Entertainment tax hurts theme park operators’ expansion

High levy has forced prices to surge and crippled expansion plans

By ALIFAH ZAINUDDIN / Pic By ISMAIL CHE RUS

Theme park operators are facing a difficult period as the 25% entertainment tax slapped on visitors are making visits to these establishments more expensive, while management costs are spiralling. Sunway Group, which is managing the country’s most popular wet and dry theme parks on the outskirts of Kuala Lumpur, said the levy had forced prices to surge and crippled the operator’s expansion plans.

The entertainment tax, which was first introduced under the Entertainment Duty Act 1953, was later extended to include theme parks in 2014.

Sunway Malls and Theme Parks CEO Chan Hoi Choy (picture) said the additional levy has been a bane for the industry, which is burdened with high overheads and cost to woo visitors.

“Theme parks are capital-intensive investments where returns on investment typically go through a long gestation period before it breaks even, or becomes profitable.

“In addition to the 25% entertainment tax, there is also the 6% Goods and Services Tax. Altogether, a 31% tax effectively means close to a third of the ticket price is taken off,” Chan told The Malaysian Reserve in an interview.

The country’s leading theme park operator has suspended all new theme park-related projects due to financial constraints.

Chan said the removal of the  entertainment tax on theme parks would provide operators with financial flexibility to create more attractions and offer affordable leisure.

“We had planned to do a theme park at Sunway Iskandar, but at the moment, this has taken a backseat because of the tax,” Chan said.

He said the “archaic” legislation should be revised to reflect the dynamics of today’s business environment, especially as Malaysia sets out to become the theme park capital in the South-East Asian region.

The local theme parks attract around 13 million visitors annually and contribute about RM3 billion to the country’s gross domestic product (GDP).

Chan said the number of visitors in these parks nationwide represents about a quarter of what the world’s theme park capital, Orlando in Florida, achieve per annum. He stressed that more should be done to promote the attractions industry, given its potential to generate revenue for the country.

“We are appealing to the government to repeal the entertainment levy and give incentives on corporate tax.

“We need to create more destinations to encourage more attractions that will make Malaysia a key destination in Asia,” he said.

The theme park boom in Asia has seen Malaysia’s attraction count almost double within the last five years and more such parks are expected to come online by 2020.

However, the number of such theme parks in the country pale in comparison to China’s plans to construct 65 major amusement parks in the world’s most populous nation.

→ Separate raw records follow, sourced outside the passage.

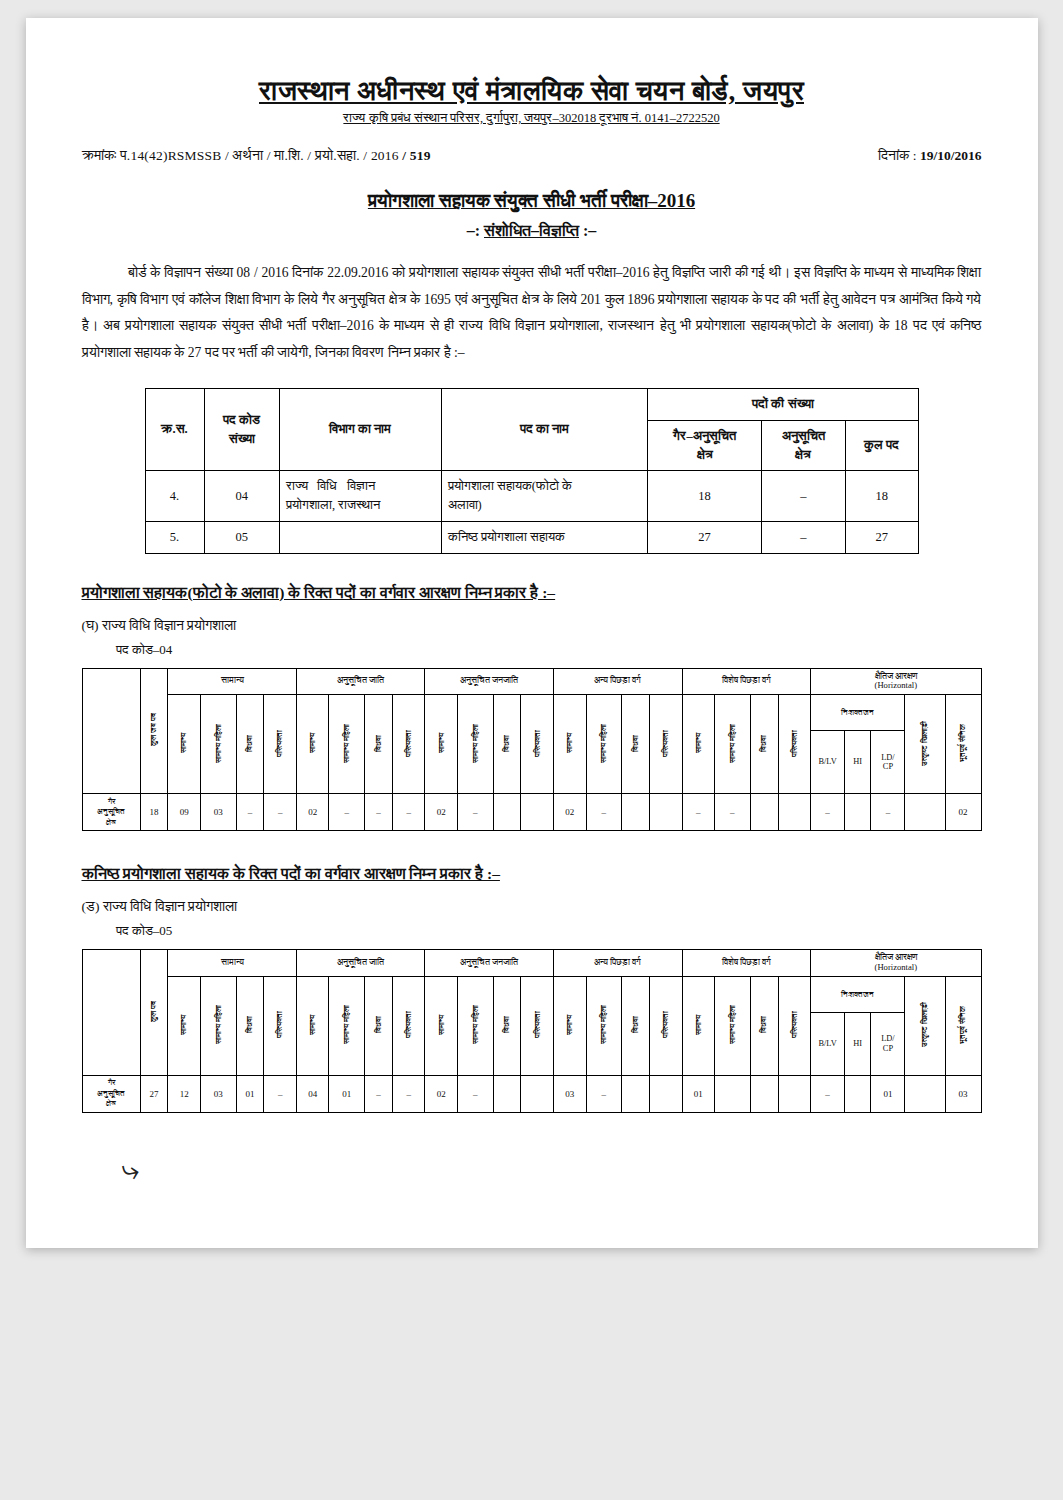राजस्थान अधीनस्थ एवं मंत्रालयिक सेवा चयन बोर्ड, जयपुर
राज्य कृषि प्रबंध संस्थान परिसर, दुर्गापुरा, जयपुर–302018 दूरभाष नं. 0141–2722520
क्रमांकः प.14(42)RSMSSB / अर्थना / मा.शि. / प्रयो.सहा. / 2016 / 519
दिनांक : 19/10/2016
प्रयोगशाला सहायक संयुक्त सीधी भर्ती परीक्षा–2016
–: संशोधित–विज्ञप्ति :–
बोर्ड के विज्ञापन संख्या 08 / 2016 दिनांक 22.09.2016 को प्रयोगशाला सहायक संयुक्त सीधी भर्ती परीक्षा–2016 हेतु विज्ञप्ति जारी की गई थी। इस विज्ञप्ति के माध्यम से माध्यमिक शिक्षा विभाग, कृषि विभाग एवं कॉलेज शिक्षा विभाग के लिये गैर अनुसूचित क्षेत्र के 1695 एवं अनुसूचित क्षेत्र के लिये 201 कुल 1896 प्रयोगशाला सहायक के पद की भर्ती हेतु आवेदन पत्र आमंत्रित किये गये है। अब प्रयोगशाला सहायक संयुक्त सीधी भर्ती परीक्षा–2016 के माध्यम से ही राज्य विधि विज्ञान प्रयोगशाला, राजस्थान हेतु भी प्रयोगशाला सहायक(फोटो के अलावा) के 18 पद एवं कनिष्ठ प्रयोगशाला सहायक के 27 पद पर भर्ती की जायेगी, जिनका विवरण निम्न प्रकार है :–
| क्र.स. | पद कोड संख्या | विभाग का नाम | पद का नाम | पदों की संख्या |
| --- | --- | --- | --- | --- |
| गैर–अनुसूचित क्षेत्र | अनुसूचित क्षेत्र | कुल पद |
| 4. | 04 | राज्य विधि विज्ञान प्रयोगशाला, राजस्थान | प्रयोगशाला सहायक(फोटो के अलावा) | 18 | – | 18 |
| 5. | 05 | | कनिष्ठ प्रयोगशाला सहायक | 27 | – | 27 |
प्रयोगशाला सहायक(फोटो के अलावा) के रिक्त पदों का वर्गवार आरक्षण निम्न प्रकार है :–
(घ) राज्य विधि विज्ञान प्रयोगशाला
पद कोड–04
| | कुल जब पद | सामान्य | अनुसूचित जाति | अनुसूचित जनजाति | अन्य पिछड़ा वर्ग | विशेष पिछड़ा वर्ग | क्षैतिज आरक्षण (Horizontal) |
| --- | --- | --- | --- | --- | --- | --- | --- |
| सामान्य | सामान्य महिला | विधवा | परित्यक्ता | सामान्य | सामान्य महिला | विधवा | परित्यक्ता | सामान्य | सामान्य महिला | विधवा | परित्यक्ता | सामान्य | सामान्य महिला | विधवा | परित्यक्ता | सामान्य | सामान्य महिला | विधवा | परित्यक्ता | निःशक्तजन | उत्कृष्ट खिलाड़ी | भूतपूर्व सैनिक |
| B/LV | HI | LD/ CP |
| गैर अनुसूचित क्षेत्र | 18 | 09 | 03 | – | – | 02 | – | – | – | 02 | – | | | 02 | – | | | – | – | | | – | | – | | 02 |
कनिष्ठ प्रयोगशाला सहायक के रिक्त पदों का वर्गवार आरक्षण निम्न प्रकार है :–
(ड) राज्य विधि विज्ञान प्रयोगशाला
पद कोड–05
| | कुल पद | सामान्य | अनुसूचित जाति | अनुसूचित जनजाति | अन्य पिछड़ा वर्ग | विशेष पिछड़ा वर्ग | क्षैतिज आरक्षण (Horizontal) |
| --- | --- | --- | --- | --- | --- | --- | --- |
| सामान्य | सामान्य महिला | विधवा | परित्यक्ता | सामान्य | सामान्य महिला | विधवा | परित्यक्ता | सामान्य | सामान्य महिला | विधवा | परित्यक्ता | सामान्य | सामान्य महिला | विधवा | परित्यक्ता | सामान्य | सामान्य महिला | विधवा | परित्यक्ता | निःशक्तजन | उत्कृष्ट खिलाड़ी | भूतपूर्व सैनिक |
| B/LV | HI | LD/ CP |
| गैर अनुसूचित क्षेत्र | 27 | 12 | 03 | 01 | – | 04 | 01 | – | – | 02 | – | | | 03 | – | | | 01 | | | | – | | 01 | | 03 |
⤷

A report by the United Nations World Tourism Organisation projected an average increase of 43 million international tourist arrivals per year globally, with the figure expected to hit 1.8 billion by 2030. It said the Asia-Pacific region will gain most from the inbound arrivals.

Last year, Malaysia recorded an 8.5% rise in passenger traffic at the country’s 39 airports with 96.54 million passengers. Of the total, 51% were international arrivals.

Meanwhile, the tourism industry’s direct GDP contribution last year stood at 4.2%, with the proportion expected to increase over the next 10 years to 5.2%.